Football: Asian champs Australia denied famous German win by late Podolski strike

KAISERSLAUTERN, Germany (AFP) - Australia's James Troisi says the Socceroos' 2-2 draw with Germany just shows how far the Asian champions have come in 12 months.

Only a Lukas Podolski equaliser nine minutes from time in Kaiserslautern spared the world champions' blushes on Wednesday night in Germany.

Australia had taken a 2-1 lead thanks to Troisi's first-half header and a free-kick from captain Mile Jedinak which cancelled out Marco Reus' early goal for Germany. Having shocked Germany 2-1 in Moenchengladbach four years ago, an inexperienced Australian side came close to producing another upset as the hosts' post-World Cup hangover continues.

With attacking talisman Tim Cahill out injured, Australia coach Ange Postecoglou blooded a three-man attack of Mathew Leckie, Nathan Burns and Troisi which caused the Germans no end of problems. Australia were impressive in their first international since winning January's Asian Cup in Sydney and Troisi says the fact they were disappointed not to beat the world champions shows the Socceroos are on the rise.

"Few would have thought 12 months ago that we would nearly beat the world champions - I surely wouldn't have - but it shows how far we have come as a team," said the 26-year-old.

"I think Germany didn't expect us to play like we played and to put them under so much pressure. "They weren't comfortable at all," he said. "We are pleased with our performance, but we missed some chances - we could have had three or four more.

"A draw is OK, but it's great to see how well we play against the best. We really wanted to put on a good show for people back home who woke up early to watch us play."

Germany had taken the lead when Reus slid home Sami Khedira's cross on 17 minutes just minutes after the Borussia Dortmund winger had a goal ruled offside.

The Socceroos drew level five minutes before the break when right winger Nathan Burns' cross was headed home by Troisi past Germany goalkeeper Rob-Robert Zieler.

Australia took a deserved 2-1 lead when captain Jedinak crashed in a free-kick on 50 minutes to silence the home crowd. It was no more than the visitors deserved having constantly tested the German defence with Mathew Leckie, who plies his trade for German second-division side Ingolstadt, a constant menace.

Having enjoyed their first World Cup victory in Kaiserslautern when they beat Japan 3-1 at the 2006 World Cup, the Socceroos were just nine minutes from another historic win until Podolski denied them. Andre Schuerrle fed the ball through to Podolski who buried his shot past Australia goalkeeper Mathew Ryan.

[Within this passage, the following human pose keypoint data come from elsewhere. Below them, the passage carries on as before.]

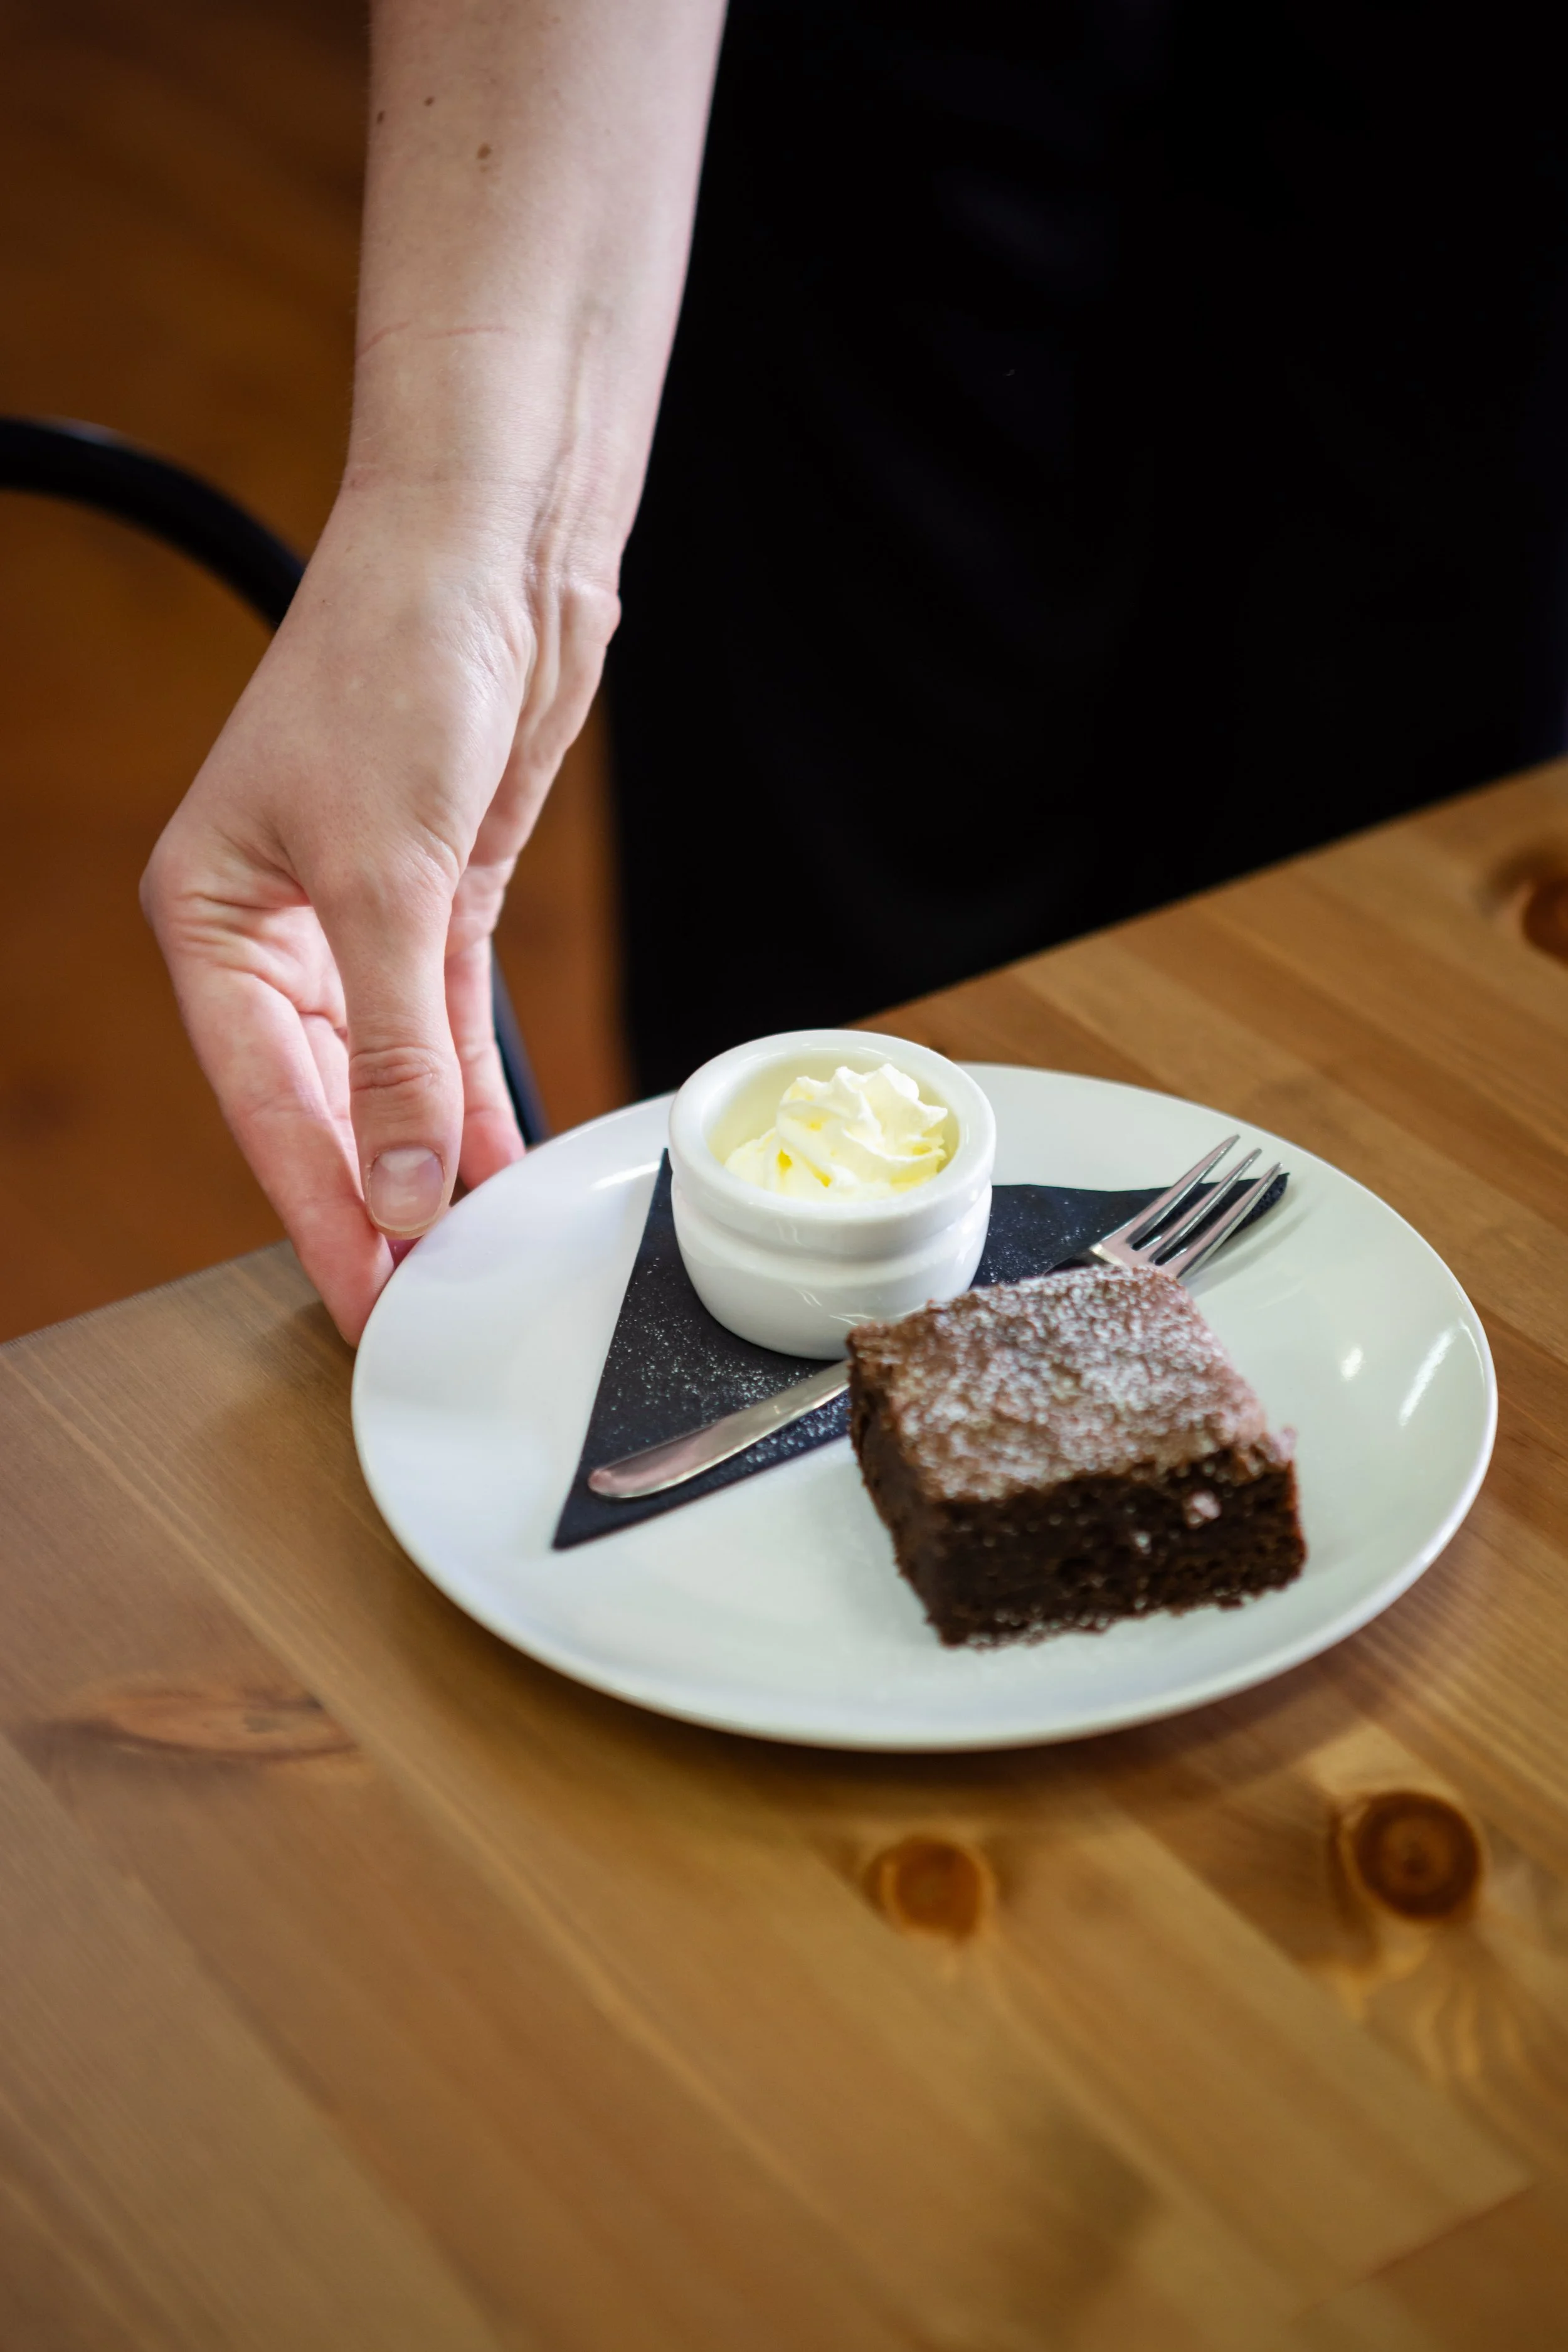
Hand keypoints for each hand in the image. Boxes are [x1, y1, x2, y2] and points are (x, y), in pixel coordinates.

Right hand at [142, 486, 615, 1341]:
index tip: (359, 1296)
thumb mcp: (386, 879)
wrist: (489, 560)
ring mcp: (356, 920)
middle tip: (411, 1303)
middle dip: (367, 1200)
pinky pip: (442, 1031)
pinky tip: (487, 1168)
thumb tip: (398, 1186)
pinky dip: (466, 1097)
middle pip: (318, 1101)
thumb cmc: (395, 671)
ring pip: (382, 1076)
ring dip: (419, 1163)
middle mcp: (273, 928)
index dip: (316, 1206)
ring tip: (455, 1258)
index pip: (262, 1099)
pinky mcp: (434, 903)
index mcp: (208, 916)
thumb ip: (392, 1047)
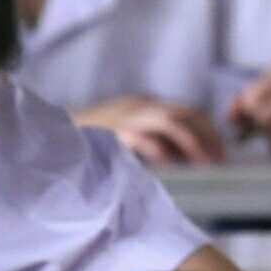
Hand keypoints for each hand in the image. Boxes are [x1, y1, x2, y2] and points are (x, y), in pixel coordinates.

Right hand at [76, 95, 225, 163]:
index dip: (209, 131)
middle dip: (207, 137)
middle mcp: (138, 106)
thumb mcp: (125, 133)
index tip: (222, 152)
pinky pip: (141, 137)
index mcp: (144, 105)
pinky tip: (171, 165)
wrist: (48, 134)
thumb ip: (153, 141)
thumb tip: (187, 161)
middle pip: (184, 114)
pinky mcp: (110, 131)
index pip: (188, 111)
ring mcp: (124, 116)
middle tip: (220, 160)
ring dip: (191, 142)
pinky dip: (160, 151)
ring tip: (204, 163)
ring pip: (169, 121)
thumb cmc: (90, 141)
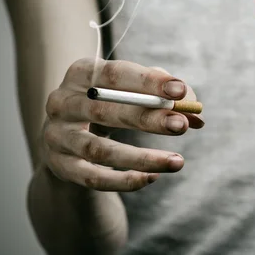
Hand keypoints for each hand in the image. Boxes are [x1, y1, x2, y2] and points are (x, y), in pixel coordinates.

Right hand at [42, 58, 203, 191]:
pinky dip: (125, 180)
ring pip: (99, 151)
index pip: (114, 74)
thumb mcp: (132, 93)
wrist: (69, 138)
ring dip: (142, 157)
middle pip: (105, 110)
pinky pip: (93, 178)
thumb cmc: (111, 106)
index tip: (180, 90)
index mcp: (81, 74)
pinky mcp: (61, 166)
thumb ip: (164, 97)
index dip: (148, 81)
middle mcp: (62, 102)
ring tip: (177, 162)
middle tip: (182, 125)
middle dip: (147, 118)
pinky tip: (151, 178)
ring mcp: (57, 136)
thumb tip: (196, 111)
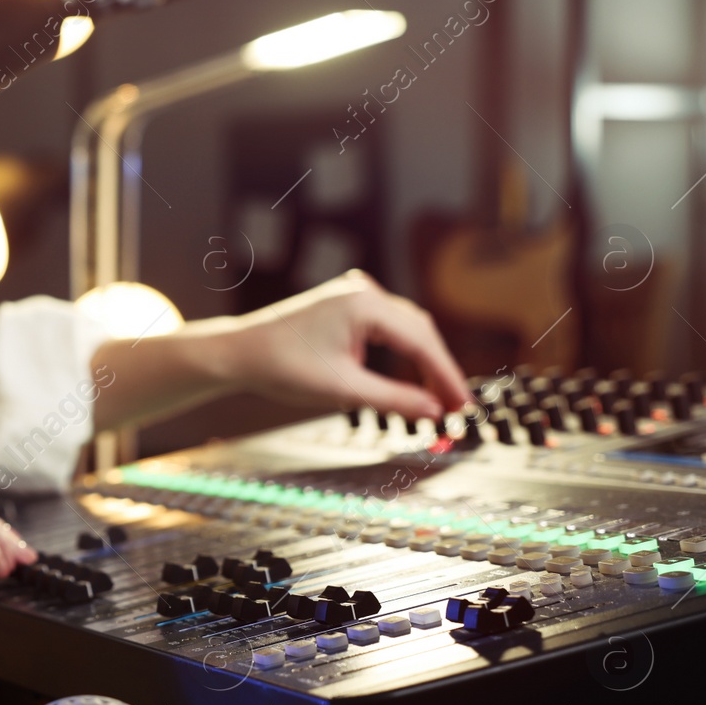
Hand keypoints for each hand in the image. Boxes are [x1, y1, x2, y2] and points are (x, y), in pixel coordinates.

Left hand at [208, 270, 470, 420]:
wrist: (241, 353)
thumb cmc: (283, 366)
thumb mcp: (343, 390)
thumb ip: (394, 400)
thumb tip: (434, 412)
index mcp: (366, 304)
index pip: (422, 341)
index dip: (446, 376)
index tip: (464, 405)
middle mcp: (364, 292)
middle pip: (419, 331)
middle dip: (438, 370)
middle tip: (456, 407)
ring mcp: (355, 295)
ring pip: (405, 328)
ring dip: (422, 360)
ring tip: (437, 397)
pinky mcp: (347, 305)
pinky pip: (387, 326)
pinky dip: (402, 350)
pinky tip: (412, 374)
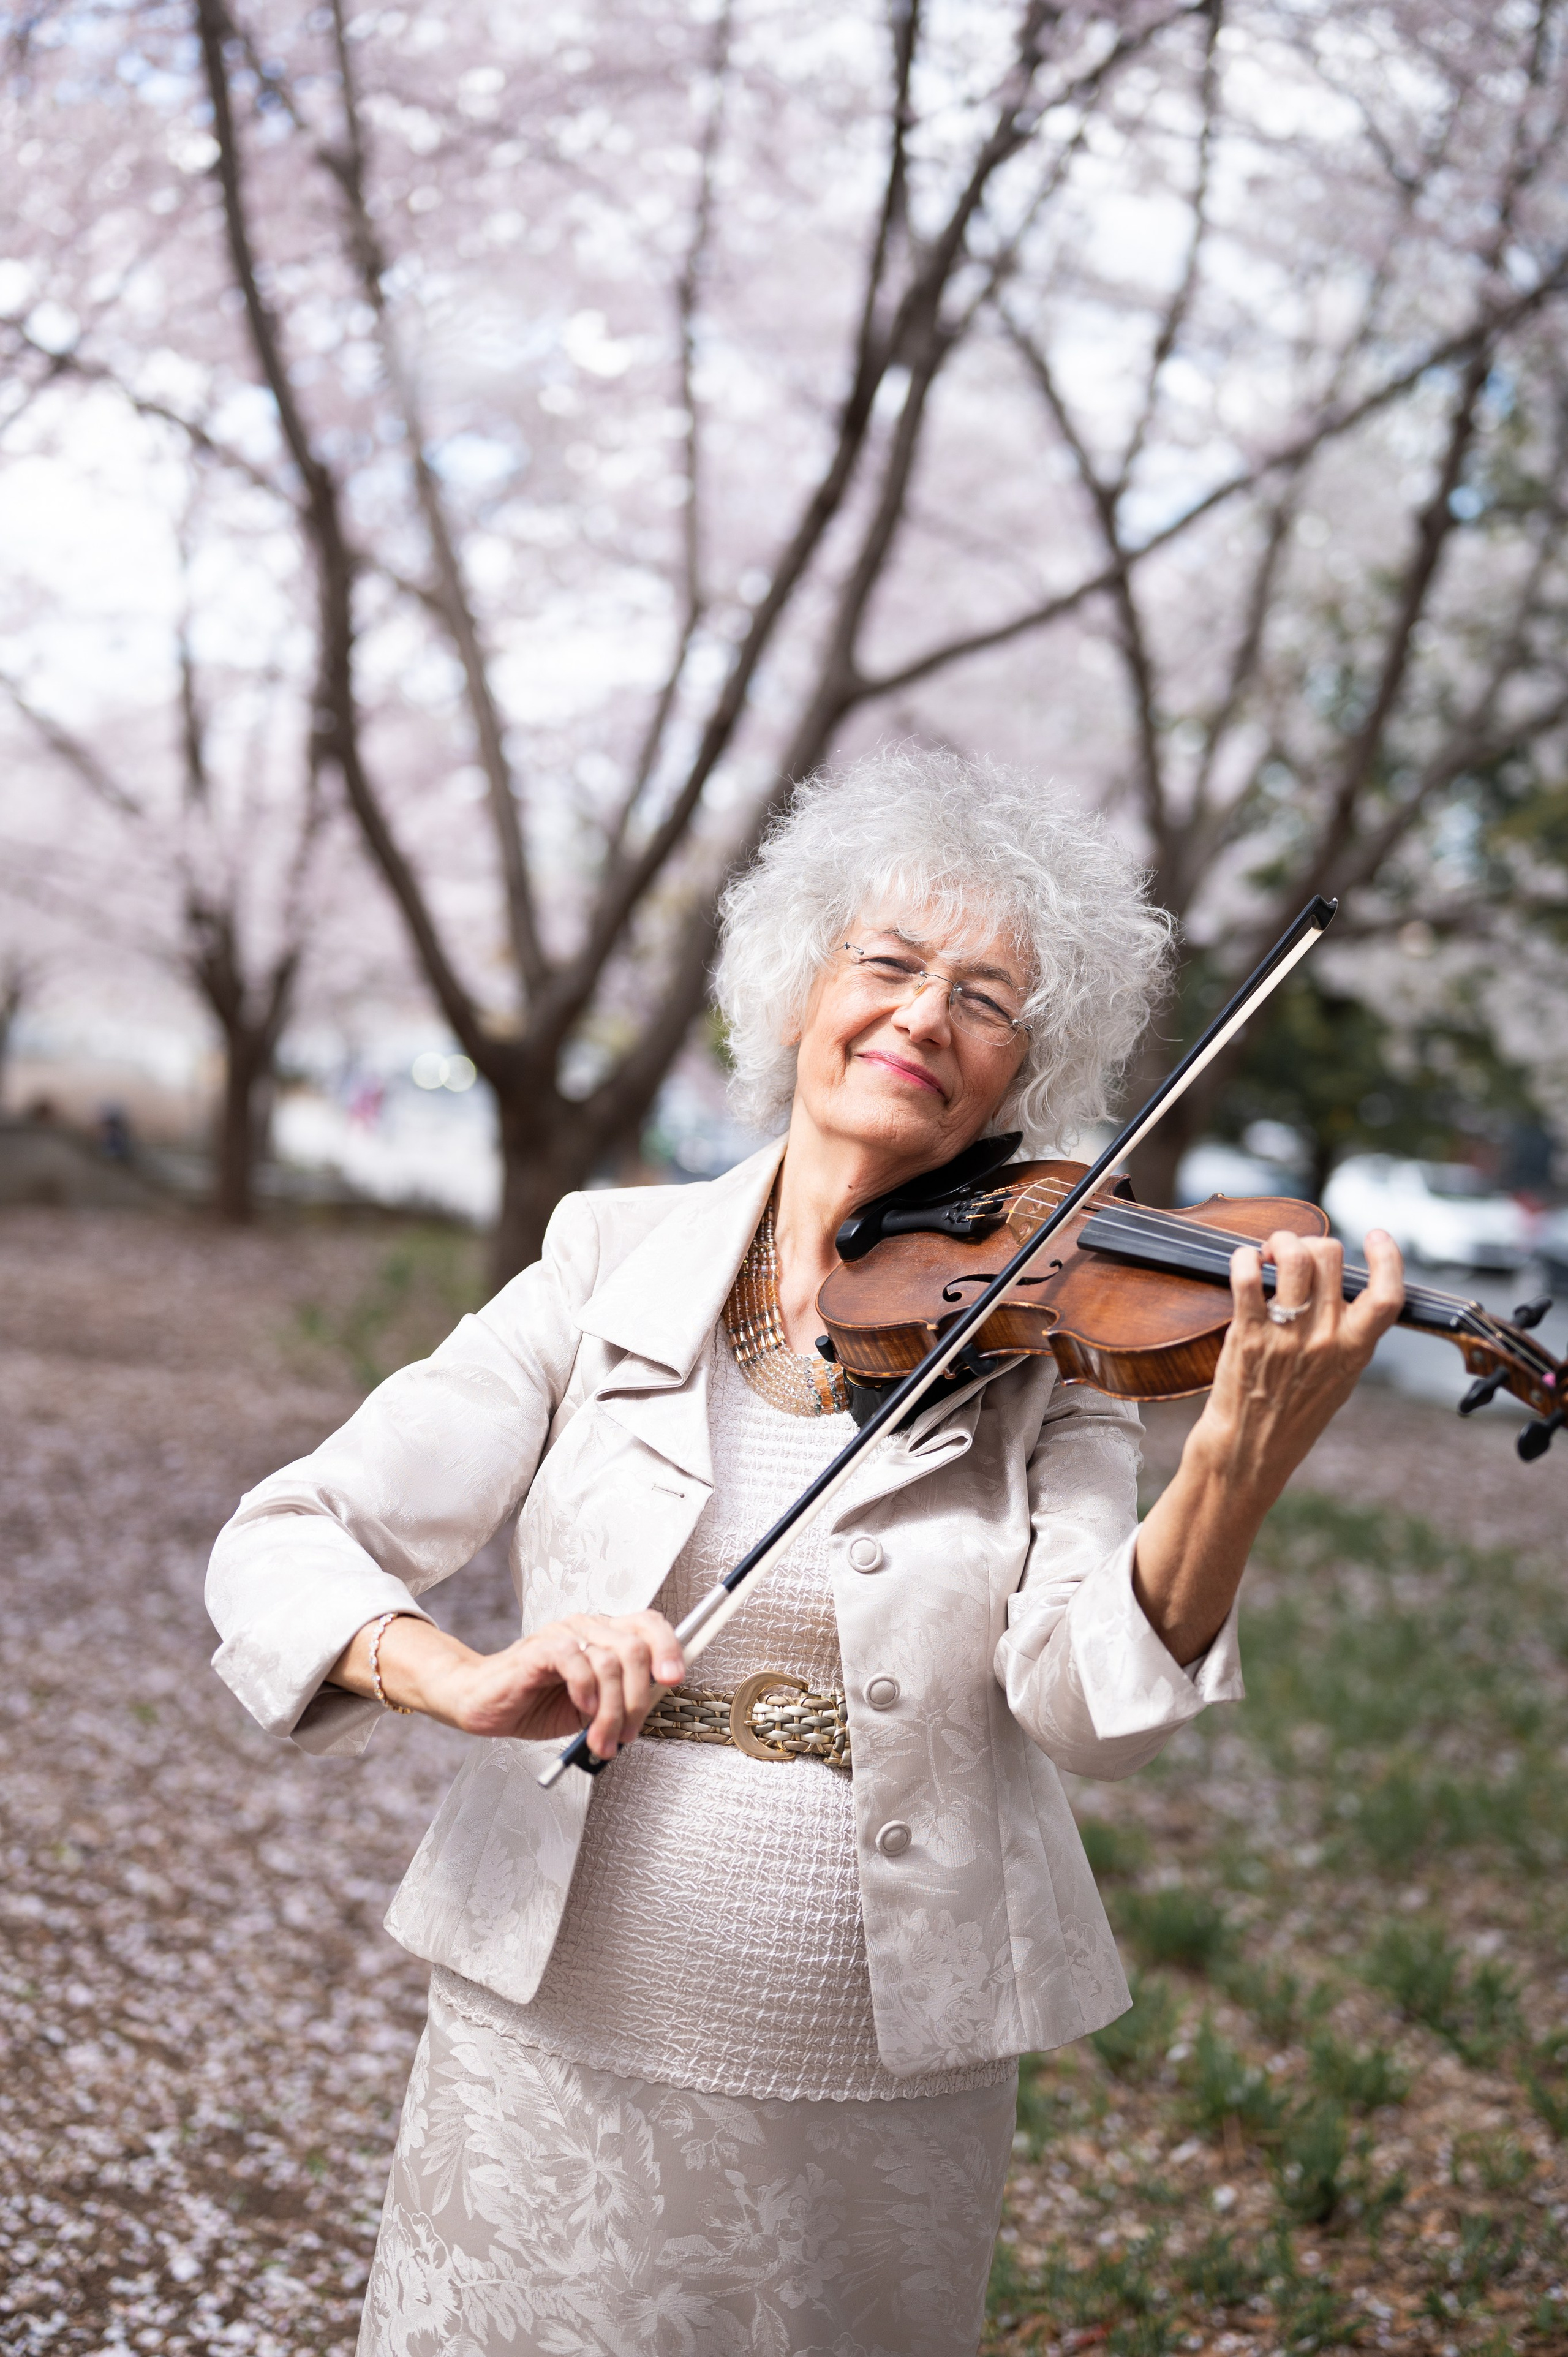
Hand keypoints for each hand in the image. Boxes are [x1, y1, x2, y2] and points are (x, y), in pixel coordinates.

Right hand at [341, 1610, 685, 1759]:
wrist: (484, 1704)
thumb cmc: (537, 1703)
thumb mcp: (591, 1706)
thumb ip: (621, 1699)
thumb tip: (656, 1703)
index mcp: (604, 1636)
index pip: (648, 1624)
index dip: (669, 1647)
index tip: (676, 1679)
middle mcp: (587, 1628)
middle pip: (636, 1647)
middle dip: (639, 1699)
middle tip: (628, 1734)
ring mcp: (563, 1635)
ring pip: (610, 1660)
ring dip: (612, 1711)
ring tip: (601, 1741)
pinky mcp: (539, 1649)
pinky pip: (575, 1660)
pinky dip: (585, 1692)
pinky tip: (580, 1712)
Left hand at [1192, 1223, 1404, 1495]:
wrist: (1250, 1450)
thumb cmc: (1293, 1414)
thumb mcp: (1339, 1379)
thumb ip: (1349, 1336)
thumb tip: (1348, 1289)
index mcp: (1355, 1350)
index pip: (1388, 1295)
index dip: (1387, 1258)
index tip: (1376, 1236)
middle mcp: (1325, 1340)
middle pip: (1331, 1257)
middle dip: (1313, 1242)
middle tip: (1296, 1252)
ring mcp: (1287, 1335)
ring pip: (1294, 1256)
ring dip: (1280, 1241)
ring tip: (1270, 1252)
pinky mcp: (1248, 1334)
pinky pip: (1247, 1276)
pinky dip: (1243, 1258)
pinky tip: (1244, 1262)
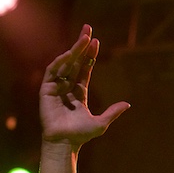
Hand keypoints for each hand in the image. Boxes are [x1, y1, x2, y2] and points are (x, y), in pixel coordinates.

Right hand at [39, 24, 128, 146]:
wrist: (65, 143)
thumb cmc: (81, 135)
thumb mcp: (101, 123)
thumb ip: (113, 112)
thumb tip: (128, 104)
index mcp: (79, 92)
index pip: (84, 69)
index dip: (90, 55)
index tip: (95, 41)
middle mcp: (67, 87)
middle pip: (75, 62)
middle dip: (81, 46)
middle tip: (88, 29)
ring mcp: (56, 87)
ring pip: (65, 64)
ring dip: (74, 51)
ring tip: (83, 39)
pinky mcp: (46, 90)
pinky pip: (52, 72)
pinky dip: (60, 62)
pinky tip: (69, 55)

The Socceroos now face Macedonia on Monday in their last European friendly and captain Jedinak hopes their stunning display against the world champions will have won them a few more fans back home.

"I think this can take our belief to the next level. I think everybody, if they didn't believe, now they will," said the 30-year-old Crystal Palace midfielder.

"We can take a lot from this game. As long as we keep moving in the right direction, it's looking pretty good. We had a game plan, we said we have to build on what we have so far with the Asian Cup victory. We knew it would be a great measuring stick - they are the world champs. We knew it wasn't going to be easy. But we were brave and we were probably a little unlucky not to win."